If we take a look at new cars on sale in the UK today, and plot them on a graph of fuel consumption against weight (Figure 3), it’s obvious that fuel efficient cars are lighter (and therefore smaller.) We know how to make fantastically fuel efficient cars: the world record PAC II car achieved 10,000 miles per gallon (by being very light, very small and travelling slowly),  and with just two modifications, an entrant in the Shell eco-marathon achieved 160 mpg in a Lotus 7 (a car that’s already small and light).

 

There’s also a double benefit in moving to smaller lighter cars. On average, making a 1.5 tonne car currently requires that we make up to three tonnes of energy intensive material – because the car industry scraps around half of all the material it buys. (It buys coils of metal with constant width, but cars are designed with fluid shapes that must be cut out of these strips, leaving behind as much scrap as car.) As a result, over the typical 14 year lifespan of a car, we can estimate that making the car takes about one fifth of the energy of using it. If we made smaller cars from the same types of material, this ratio would remain the same, so the emissions of the car industry and the materials industries that supply it, would all go down in proportion to the drop in vehicle weight.

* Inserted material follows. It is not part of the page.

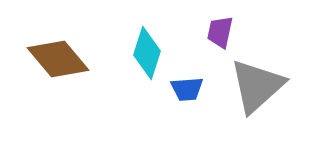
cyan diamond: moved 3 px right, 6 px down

Current policy in the European Union is promoting electric cars, but the graphs here show that this is not the right priority. We don’t currently have excess low carbon electricity, so shifting to electric cars charged of today’s national grid, there is only a small saving in emissions in use – perhaps 20-30% at most – and the energy cost of production is probably increased, when allowing for the complexity of producing and disposing of the batteries.  Instead, if we focus firstly on reducing the weight of the vehicles – which reduces emissions however they’re powered – and only then on converting to electric transmissions, we would have a much better strategy (Figure 4). 

 
"We just need small, light cars with low acceleration and top speed, and we can hit our target, by using less."

We could all be driving 200 mile per gallon cars next year, if we told the car manufacturers we wouldn’t buy anything else.  We don’t want electric cars until there’s excess low carbon electricity going spare. We want small light cars, with low acceleration and low top speeds, so we can enjoy our journeys with a new experience of place, scenery and companionship. There isn’t a miracle fuel to power today’s cars, and we won’t find radical new efficiencies when we’re hurtling around in massive boxes. But we can achieve our emissions cut to 25% of today’s levels while having access to the same level of personal transport in cars. We just need small, light cars with low acceleration and top speed, and we can hit our target, by using less.